• _What the task requires_
Print every line below that comes at or after the line containing "brown chair [228,440,335,581]", exactly as written.

Collected material below:

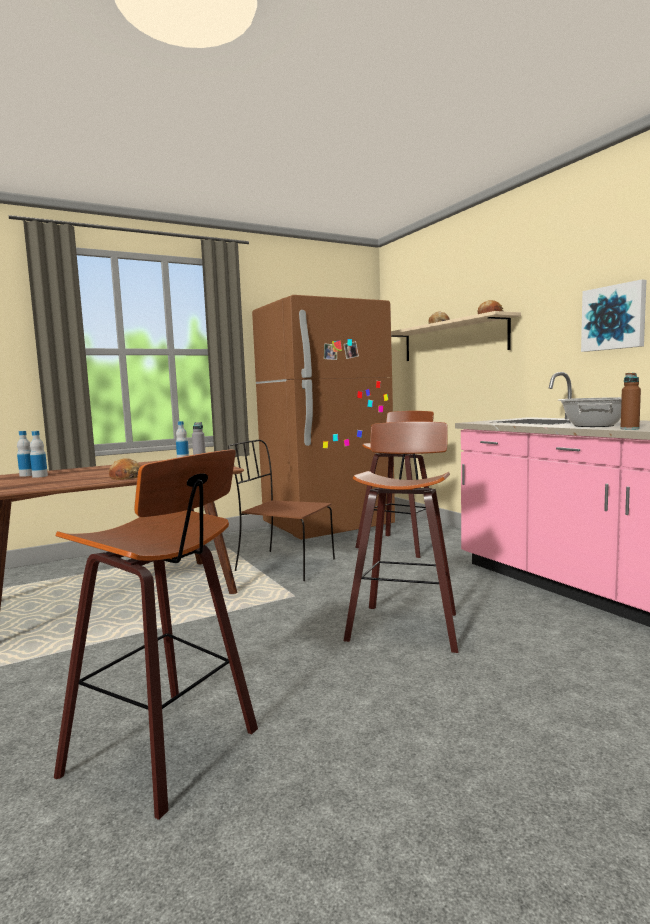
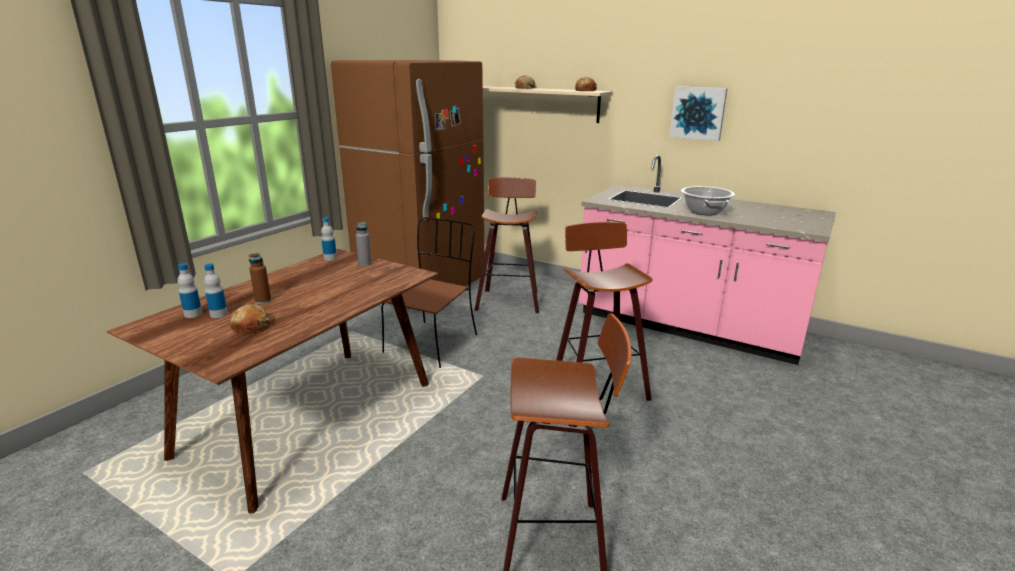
camera: 30 degrees left, 15 degrees up
bread [109,458,140,480] -> bread moved to [230,304,269,334]
brown chair [228,440,335,581] -> brown chair turned 120 degrees clockwise [381,217,477,368]
brown bottle [620,373,641,430] -> brown bottle moved to [249,253,271,304]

End of Collected material.

• _Result below_
brown chair [228,440,335,581] -> brown chair turned 120 degrees clockwise [381,217,477,368]
brown bottle [620,373,641,430] -> brown bottle moved to [249,253,271,304]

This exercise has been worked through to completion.